3Dプリントベーコン、スペインのスーパーマーケットで販売開始
スペインのスーパーマーケットチェーン「Mercadona」で、スタートアップ企業Cocuus社が開発した3Dプリント技術で製造された植物性ベーコンの販売が始まった。3Dプリント食品が実際に一般の生活者が購入できる実店舗で販売され始めた画期的な事例だといえるだろう。(上部画像は3Dプリントされたベーコン。出典:Cocuus社)
スペインのスタートアップCocuus社が製造
2015年に設立されたフードテックスタートアップのCocuus社は、3Dプリンタや食品製造装置を自社開発している。同社の3Dプリンターはチョコレートからパスタまでさまざまな食材のプリントが可能なのが特徴で、今回の3DプリントベーコンもCocuus社のフード3Dプリンターで製造されている。
原料は植物由来
3Dプリントベーコンは、大豆やココナッツオイル、スターチなどを原料としている。製法として脂肪とひき肉の部分を1mm単位で精密に形成し、オーブンで加熱調理している。健康志向の人にも訴求力が高い。
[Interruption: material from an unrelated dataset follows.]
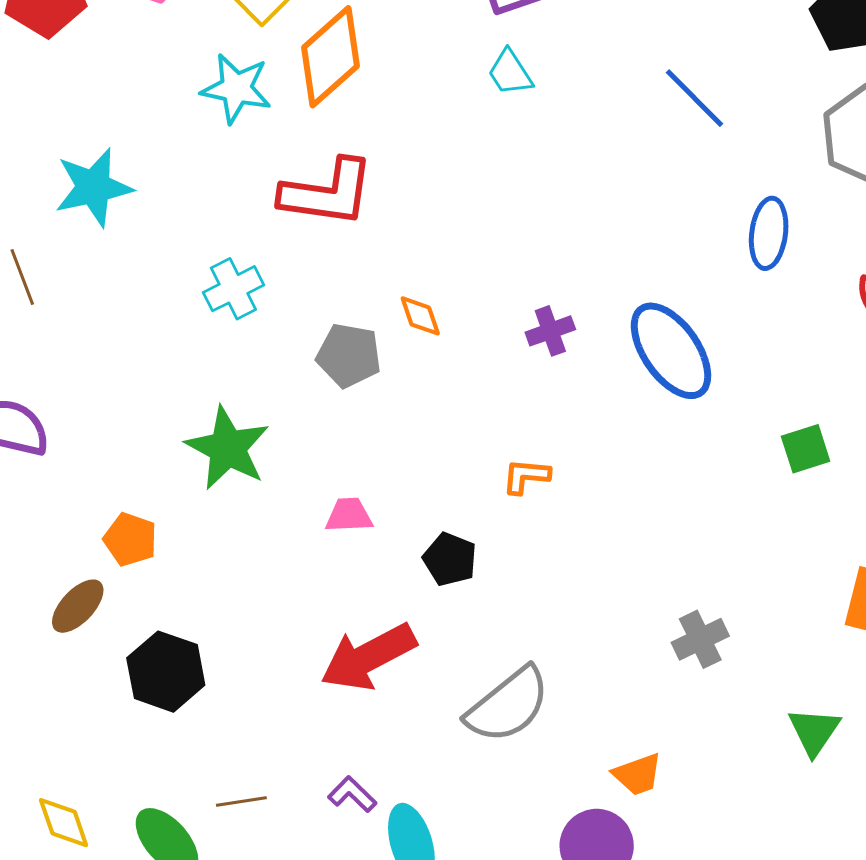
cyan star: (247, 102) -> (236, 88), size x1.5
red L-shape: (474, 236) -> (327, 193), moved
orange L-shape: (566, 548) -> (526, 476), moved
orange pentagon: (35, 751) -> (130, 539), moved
コレステロールがほぼ0で、カロリーも約40%カットされている他、動物性たんぱく質を避けるベジタリアンからの支持が見込め、欧州の消費者に人気を博す可能性もある。
通常のベーコンは豚を屠殺しなければならず、食肉処理場からの温室効果ガスの排出も避けられない。一方、3Dプリントベーコンの製造は植物性原料を使うことでカーボンニュートラルに近い製法で製造可能だ。製造時の環境負荷が低い点は今後ますます評価されるだろう。
もっとも大きな普及の課題となるのはコスト面で、3Dプリンターの特徴である量産効果が低い点をどのように克服するかは大きな課題だ。ただ、ベジタリアンやダイエッター、環境意識の高い生活者など、一定の消費層に訴求できるコンセプトを秘めている商品だ。